İlk bölümde futbolun demografisi üzerine yoğunlaşmıştık. Bu bölümde de oyuncu göçü ve porto örneği ile devam edeceğiz.
Oyuncu Göçü
Günümüz futbolunda, Latin Amerika ve Afrika’dan oyuncu göçleri ön plana çıkıyor ve bunun yönü de Avrupa oluyor. Afrika ve Latin Amerika ülkelerinin en yetenekli oyuncuları Avrupa’ya gittiği için ülkelerinin liglerinde oyuncuların yaş ortalaması düşüyor ve yerli oyuncuların oranı artıyor. Bugün, Brezilya Ligi’nde yabancı oyuncu oranı %5 iken, Arjantin’de bu %10. İngiltere Premier Ligi’nde bu oran %64 iken, La liga’da %40, Bundesliga’da %49, Portekiz Ligi’nde %57 ve Serie A’da %48.

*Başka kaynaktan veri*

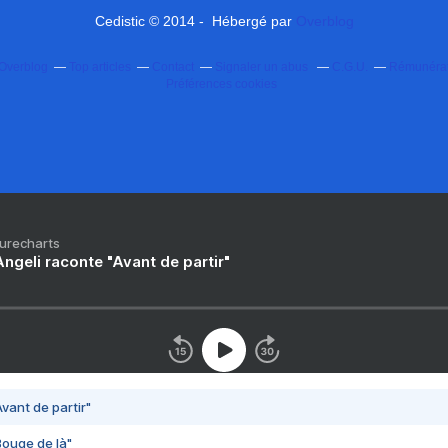
Cedistic © 2014 - Hébergé par
Overblog
 Overblog
Top articles
Contact
Signaler un abus
C.G.U.
Rémunérati
Préférences cookies
Purecharts
ngeli raconte "Avant de partir"
vant de partir"
Bouge de là"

Brezilya Ligi’nde yabancı oyuncu oranının %5, Arjantin’de bu oranın %10 olması aslında, neredeyse tamamıyla yerli kaynaklara yöneldiklerini gösteriyor ve bu eğilim de endüstriyel futbol ilişkilerindeki oyuncu hareketinden bağımsız değil.
Latin Amerika’da daha küçük yaşlarda profesyonel futbola adım adan oyuncular yeteneklerini sergilemeye başladıklarında ağa takılıyorlar ve artık onlar için de bazen direk bazen de köprü diye niteleyebileceğimiz (bu yönüyle en çok Portekiz Ligi öne çıkıyor) yollarla göç başlıyor. Portekiz’in yanı sıra İspanya’da Latin Amerika’dan kaynaklanan oyuncu hareketinde önemli bir yere sahipken, Hollanda (Latin ve orta Amerika) ve Fransa da (özellikle Afrikalı oyuncuların sömürüsü) oyuncu hareketinde önemli role sahip.
Tabi bu göçü sadece, Afrika ve Latin Amerika kulüplerinden oyuncu alıp, birkaç yıl sonra da Premier Lig, La Liga veya Serie A’daki tekelleşen kulüplere satılması gibi okuyamayız. Oyuncu hareketinde bu taraf çok önemli. Fakat başka bir tarafı da, yine oyuncu hareketin parçası olan ve bulundukları Avrupa ülkesinin pasaportunu taşıyan Afrika ve Latin Amerika kökenli oyuncular oluşturuyor. Bu oyuncular genellikle bulundukları ülkede doğmuş oluyorlar ve sömürgecilik, mülteci hareketiyle ilişkili bir durum söz konusu. Bu yönüyle İngiltere ve İspanya’dan da birçok örnek verilebileceğini söyleyelim ve konumuzda örneklendirdiğimiz Fransa, Portekiz ve Hollanda’dan birkaç örnek vererek devam edelim:
Fransa Ligi’nden İngiltere Premier Lig’e transfer olan en pahalı 20 oyuncunun 15’i Afrika ve Latin Amerika kökenli oyuncular. Bu yirmi oyuncunun içinde Fransa Ligi’nde yetişen, Essien Gana, Drogba ve Cisse Fildişi Sahilleri, Anelka ve Steve Marlet Martinique, Maluda Fransız Guyanasi, Wiltord ve O. Dacourt Guadeloupe, Nasri Cezayir, El-Hadji Diouf Senegal, L.Robert Réunion, Y.Kaboul Fas menşeli oyuncular. Bu durum bile bize, endüstriyel futbolda, Fransa Ligi’nden İngiltere Premier Ligi’ne giden en pahalı yirmi oyuncunun on ikisinin sömürgecilik döneminin ilişkilerden bağımsız olmadığını gösteriyor.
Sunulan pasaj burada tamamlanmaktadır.